Put every line from all the records below into a single numbered list, leaving out any blank lines.

— START OF Excerpted records —

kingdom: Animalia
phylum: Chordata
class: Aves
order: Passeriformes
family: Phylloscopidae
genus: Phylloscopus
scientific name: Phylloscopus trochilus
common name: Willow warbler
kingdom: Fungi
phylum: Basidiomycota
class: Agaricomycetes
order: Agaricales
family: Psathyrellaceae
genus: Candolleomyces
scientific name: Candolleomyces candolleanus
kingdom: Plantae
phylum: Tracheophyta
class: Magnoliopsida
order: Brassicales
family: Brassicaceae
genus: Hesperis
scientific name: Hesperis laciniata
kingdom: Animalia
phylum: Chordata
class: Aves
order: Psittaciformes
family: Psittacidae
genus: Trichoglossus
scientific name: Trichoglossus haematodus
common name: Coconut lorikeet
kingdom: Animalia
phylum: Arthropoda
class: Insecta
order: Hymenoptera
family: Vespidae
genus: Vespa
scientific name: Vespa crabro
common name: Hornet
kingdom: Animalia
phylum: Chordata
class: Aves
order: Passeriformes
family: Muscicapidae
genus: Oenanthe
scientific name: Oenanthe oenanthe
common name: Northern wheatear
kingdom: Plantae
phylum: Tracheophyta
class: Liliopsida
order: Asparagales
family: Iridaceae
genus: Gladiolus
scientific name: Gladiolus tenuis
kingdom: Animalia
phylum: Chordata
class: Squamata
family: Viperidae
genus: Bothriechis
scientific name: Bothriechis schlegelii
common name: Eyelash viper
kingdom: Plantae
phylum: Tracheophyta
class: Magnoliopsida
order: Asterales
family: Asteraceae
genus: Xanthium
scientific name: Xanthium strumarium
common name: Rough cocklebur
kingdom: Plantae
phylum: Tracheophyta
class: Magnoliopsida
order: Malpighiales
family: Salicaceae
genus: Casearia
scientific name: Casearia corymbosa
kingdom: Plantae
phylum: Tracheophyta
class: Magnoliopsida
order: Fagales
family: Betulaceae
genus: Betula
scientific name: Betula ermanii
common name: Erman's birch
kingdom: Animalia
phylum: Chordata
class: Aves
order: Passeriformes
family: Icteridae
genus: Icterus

— END OF Excerpted records —

• [Exercise result]:
1. kingdom: Animalia
2. phylum: Chordata
3. class: Aves
4. order: Passeriformes
5. family: Phylloscopidae
6. genus: Phylloscopus
7. scientific name: Phylloscopus trochilus
8. common name: Willow warbler
9. kingdom: Fungi
10. phylum: Basidiomycota
11. class: Agaricomycetes
12. order: Agaricales
13. family: Psathyrellaceae
14. genus: Candolleomyces
15. scientific name: Candolleomyces candolleanus
16. kingdom: Plantae
17. phylum: Tracheophyta
18. class: Magnoliopsida
19. order: Brassicales
20. family: Brassicaceae
21. genus: Hesperis
22. scientific name: Hesperis laciniata
23. kingdom: Animalia
24. phylum: Chordata
25. class: Aves
26. order: Psittaciformes
27. family: Psittacidae
28. genus: Trichoglossus
29. scientific name: Trichoglossus haematodus
30. common name: Coconut lorikeet
31. kingdom: Animalia
32. phylum: Arthropoda
33. class: Insecta
34. order: Hymenoptera
35. family: Vespidae
36. genus: Vespa
37. scientific name: Vespa crabro
38. common name: Hornet
39. kingdom: Animalia
40. phylum: Chordata
41. class: Aves
42. order: Passeriformes
43. family: Muscicapidae
44. genus: Oenanthe
45. scientific name: Oenanthe oenanthe
46. common name: Northern wheatear
47. kingdom: Plantae
48. phylum: Tracheophyta
49. class: Liliopsida
50. order: Asparagales
51. family: Iridaceae
52. genus: Gladiolus
53. scientific name: Gladiolus tenuis
54. kingdom: Animalia
55. phylum: Chordata
56. class: Squamata
57. family: Viperidae
58. genus: Bothriechis
59. scientific name: Bothriechis schlegelii
60. common name: Eyelash viper
61. kingdom: Plantae
62. phylum: Tracheophyta
63. class: Magnoliopsida
64. order: Asterales
65. family: Asteraceae
66. genus: Xanthium
67. scientific name: Xanthium strumarium
68. common name: Rough cocklebur
69. kingdom: Plantae
70. phylum: Tracheophyta
71. class: Magnoliopsida
72. order: Malpighiales
73. family: Salicaceae
74. genus: Casearia
75. scientific name: Casearia corymbosa
76. kingdom: Plantae
77. phylum: Tracheophyta
78. class: Magnoliopsida
79. order: Fagales
80. family: Betulaceae
81. genus: Betula
82. scientific name: Betula ermanii
83. common name: Erman's birch
84. kingdom: Animalia
85. phylum: Chordata
86. class: Aves
87. order: Passeriformes
88. family: Icteridae
89. genus: Icterus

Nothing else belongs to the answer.